Text provided —
════════════════════
Thank you Kim. Your reading of the poem gave me more insight about it.

Art is the absolute antidote to cynicism. Beautiful. Here I was just thinking about the kids.

 

This is another poem with an Ed Lahey connection. He told me the story of his conversation among the apple trees. The idea of suffocation by butterfly was so startling to me that I asked him if I could make a poem from it, and of course he agreed because in the true friendship of poets there is plenty to go around and lots to share. I continue to wait to pick up the telephone and hear his voice.

What the Old Poet Heard

The villagers survived by burying their faces

in the earth and breathing dirt, she told him,

that summer day he helped a Laotian woman reach

higher apples on the tree,

bees humming around them

She told him the first secret, how the war

in her country was murderous yet beautiful at once.

During the fighting against the Khmer Rouge and Pol Pot

her people swung hazing blankets at swarms of butterflies,

suffocating the soldiers in an endless ocean of fluttering wings.

He asked, What could butterflies do to the enemy?

She turned her head, graceful in all her gestures,

like a lily in her stance,

and she asked him, How many butterflies can you breathe

for one minute and stay alive?

How many butterflies in two minutes?

In three?

Poetry Reader's Creed

I read poetry for the rich imagery and the often fresh or radical perspectives it offers.

Poetry provides a model for all writers concerned about creating layers of meaning and immersing readers in sensory experience.
════════════════════
Information provided —
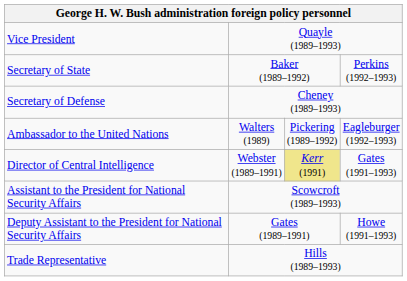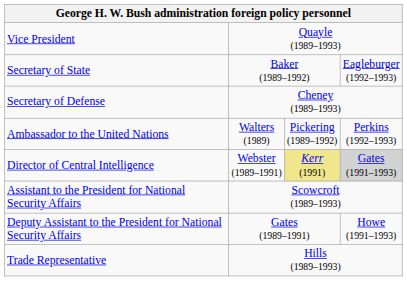Secretary of State | column 7: Perkins (1992–1993) -> Eagleburger (1992–1993)
Ambassador to the United Nations | column 7: Eagleburger (1992–1993) -> Perkins (1992–1993)
Director of Central Intelligence | column 7: no background -> lightgrey background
════════════════════
Your objective — In the text with the poem "What the Old Poet Heard," how did the villagers survive?

Solution for this problem — They buried their faces in the earth and breathed dirt.